▸ **SELECTED PASSAGE**:

378 F2d 439 Poston v. C Caraker
378 F.2d 439
Ralph R. POSTON, Martin P. Bessell, and Willard J. Wylie, as
Association Trustees of the Miami Iron Workers
Pension Fund, Local No. 272, Appellants,
Charles C. CARAKER et al., etc. Appellees.
United States Court of Appeals, Fifth Circuit.
June 8, 1967.
Leonard H. Wolf, Miami, Fla., for appellants.
Seymour A. Gopman, Kastenbaum, Mamber, Gopman, Epstein & Miles, Miami Beach, Fla., for appellees.
Before PHILLIPS,* COLEMAN, and SIMPSON, Circuit Judges.
COLEMAN, Circuit Judge:
In this case the Association Trustees of a Pension Fund Trust1 sought a decree declaring that it would be legal for them to be compensated from the fund for their services. The District Court dismissed the petition. We affirm.
The facts are not in dispute and the issue presented is purely one of law. On October 1, 1964, the Steel and Ornamental Erectors Association of South Florida, Inc., an association of employers and the recognized collective bargaining agent of such employers, entered into a declaration of trust with Local Union #272, International Association of Bridge, Structural and Ornamental Iron Workers, AFL-CIO, by which the parties established the Miami Iron Workers Pension Fund, Local #272.

▸ **TASKS TO COMPLETE**:
(1) List the three individuals named as Association Trustees who are the appellants in the court opinion above.
(2) According to the court opinion above, on what date was the declaration of trust establishing the pension fund entered into?
(3) Decide whether each statement agrees with the court opinion above. Answer yes or no, and quote the words of the opinion that decide it.
(a) The District Court granted the trustees' petition.
(b) The parties disagree about the facts of the case.
(c) The Court of Appeals upheld the District Court's decision.

▸ **DATA PROVIDED**:
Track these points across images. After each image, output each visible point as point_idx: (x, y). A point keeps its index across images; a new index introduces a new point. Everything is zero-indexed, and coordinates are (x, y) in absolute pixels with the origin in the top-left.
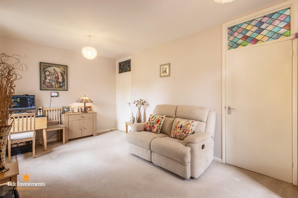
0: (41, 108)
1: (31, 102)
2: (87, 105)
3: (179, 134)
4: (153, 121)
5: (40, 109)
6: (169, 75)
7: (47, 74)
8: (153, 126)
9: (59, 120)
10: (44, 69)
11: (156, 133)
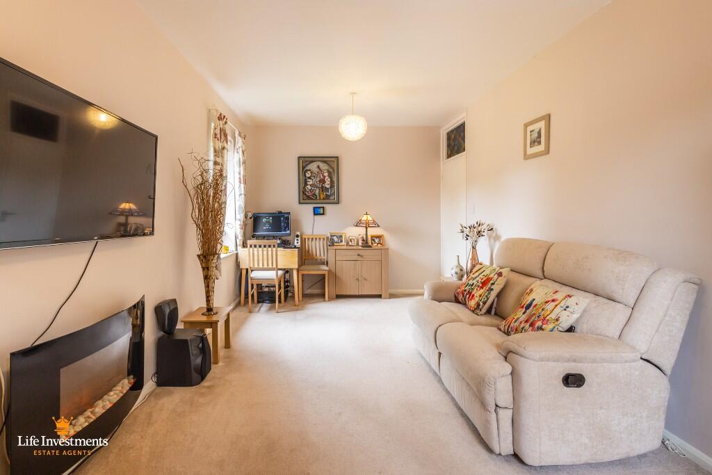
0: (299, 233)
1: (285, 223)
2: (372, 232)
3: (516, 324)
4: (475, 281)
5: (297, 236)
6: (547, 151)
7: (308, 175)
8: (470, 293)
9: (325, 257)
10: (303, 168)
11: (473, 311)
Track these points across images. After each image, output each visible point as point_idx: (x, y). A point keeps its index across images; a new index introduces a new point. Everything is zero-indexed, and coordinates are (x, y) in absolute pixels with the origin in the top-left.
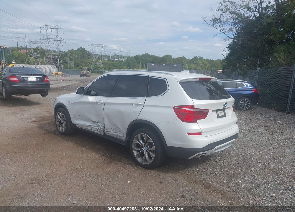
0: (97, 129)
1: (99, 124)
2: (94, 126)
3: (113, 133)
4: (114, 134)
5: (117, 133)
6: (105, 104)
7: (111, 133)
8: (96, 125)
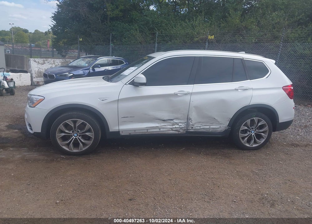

▸ **TASK-BY-TASK ANSWERS**:
(1) Ralph R. Poston, Martin P. Bessell, and Willard J. Wylie

(2) October 1, 1964

(3)
(a) No: "The District Court dismissed the petition."
(b) No: "The facts are not in dispute"
(c) Yes: "We affirm."